Cartoons, balloons and bingo
In fall 2017, Hedman returned to Ecuador to share his preliminary findings with the community, utilizing a three-pronged approach that included cartoons, balloons and bingo.
Using language informed by those early interviews, Hedman and colleagues created booklets, in English and Spanish, on “How to Raise Broiler Chicken” (“Como Criar Pollos Broiler”). The literature details the cost and process to build a coop and raise chickens, how to safely store food, and what signals to watch for that may indicate illness in a bird. Utilizing photos and diagrams, the booklet also illustrates how excessive antibiotics can be hazardous to animal and human health.
They also made up a game to show how bacteria spreads between humans and animals. They gave balloons with the colors of the Ecuadorian flag to symbolize different types of bacteria and, as players collided, they exchanged balloons, showing how the contact could spread the bacteria.
“It was a quick way for people to understand how easy it is for balloons, or bacteria, to be transferred based on the frequency of contacts,” he said.
But by far the most popular lesson came by way of bingo, Hedman says. Community members, who would normally arrive at meetings more than a half hour late or more, arrived before the appointed hour and patiently waited for the game to start.
Instead of regular Bingo cards, players received cards covered in words relevant to chicken raising, like “alimentos,” “pollo de engorde” or “fatiga.”
“Just like Bingo, raising chickens depends a lot on luck,” Hedman said. “You need to have funds, you need to have the right temperature, you need to make sure it’s not too wet but not too dry.

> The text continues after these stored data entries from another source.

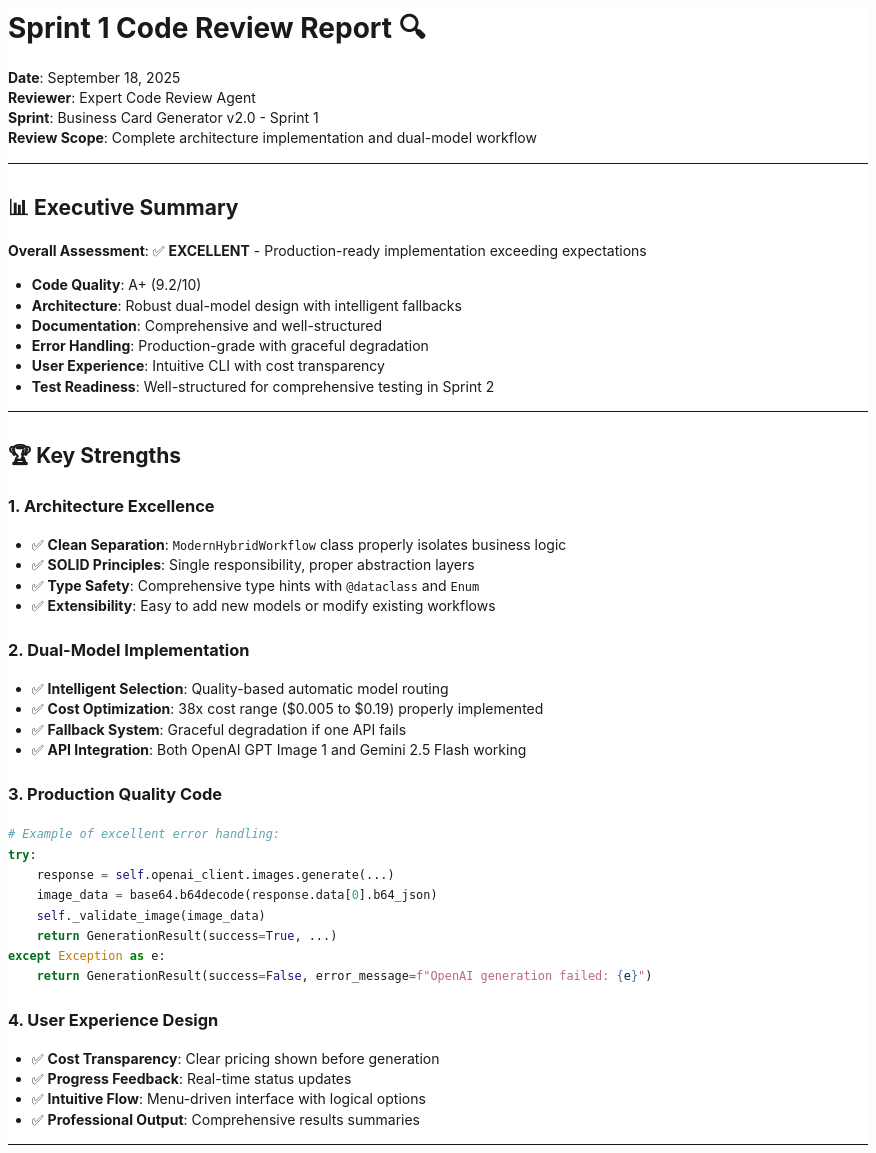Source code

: # Sprint 1 Code Review Report 🔍

**Date**: September 18, 2025  
**Reviewer**: Expert Code Review Agent  
**Sprint**: Business Card Generator v2.0 - Sprint 1  
**Review Scope**: Complete architecture implementation and dual-model workflow

---

## 📊 **Executive Summary**

**Overall Assessment**: ✅ **EXCELLENT** - Production-ready implementation exceeding expectations

- **Code Quality**: A+ (9.2/10)
- **Architecture**: Robust dual-model design with intelligent fallbacks
- **Documentation**: Comprehensive and well-structured
- **Error Handling**: Production-grade with graceful degradation
- **User Experience**: Intuitive CLI with cost transparency
- **Test Readiness**: Well-structured for comprehensive testing in Sprint 2

---

## 🏆 **Key Strengths**

### **1. Architecture Excellence**
- ✅ **Clean Separation**: `ModernHybridWorkflow` class properly isolates business logic
- ✅ **SOLID Principles**: Single responsibility, proper abstraction layers
- ✅ **Type Safety**: Comprehensive type hints with `@dataclass` and `Enum`
- ✅ **Extensibility**: Easy to add new models or modify existing workflows

### **2. Dual-Model Implementation**
- ✅ **Intelligent Selection**: Quality-based automatic model routing
- ✅ **Cost Optimization**: 38x cost range ($0.005 to $0.19) properly implemented
- ✅ **Fallback System**: Graceful degradation if one API fails
- ✅ **API Integration**: Both OpenAI GPT Image 1 and Gemini 2.5 Flash working

### **3. Production Quality Code**
```python
# Example of excellent error handling:
try:
    response = self.openai_client.images.generate(...)
    image_data = base64.b64decode(response.data[0].b64_json)
    self._validate_image(image_data)
    return GenerationResult(success=True, ...)
except Exception as e:
    return GenerationResult(success=False, error_message=f"OpenAI generation failed: {e}")
```

### **4. User Experience Design**
- ✅ **Cost Transparency**: Clear pricing shown before generation
- ✅ **Progress Feedback**: Real-time status updates
- ✅ **Intuitive Flow**: Menu-driven interface with logical options
- ✅ **Professional Output**: Comprehensive results summaries

---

And just like in Bingo, you might win some times. But nobody wins all the time.”
Hedman hopes the information he shared with the community will help them adjust their farming techniques.
Eisenberg, the EcoDess lead researcher, said if presented correctly, the information can help small farmers become more informed advocates for themselves.
“If we present it right, that information accompanied with specific interventions can help people think about ways to improve the conditions in their own communities, but also provides them with information to actually argue for more resources from provincial and national agencies,” he said.
“Data and information is a very powerful way to argue for what you need. And it’s also valuable for us to know the community’s perspective with respect to what we’re doing so we can tailor the work that we do.”
Hedman hopes that he and his team have helped the farmers of Borbón and that their chickens stay healthier.
“But it is up to the local communities to decide how they tell this story going forward,” he said.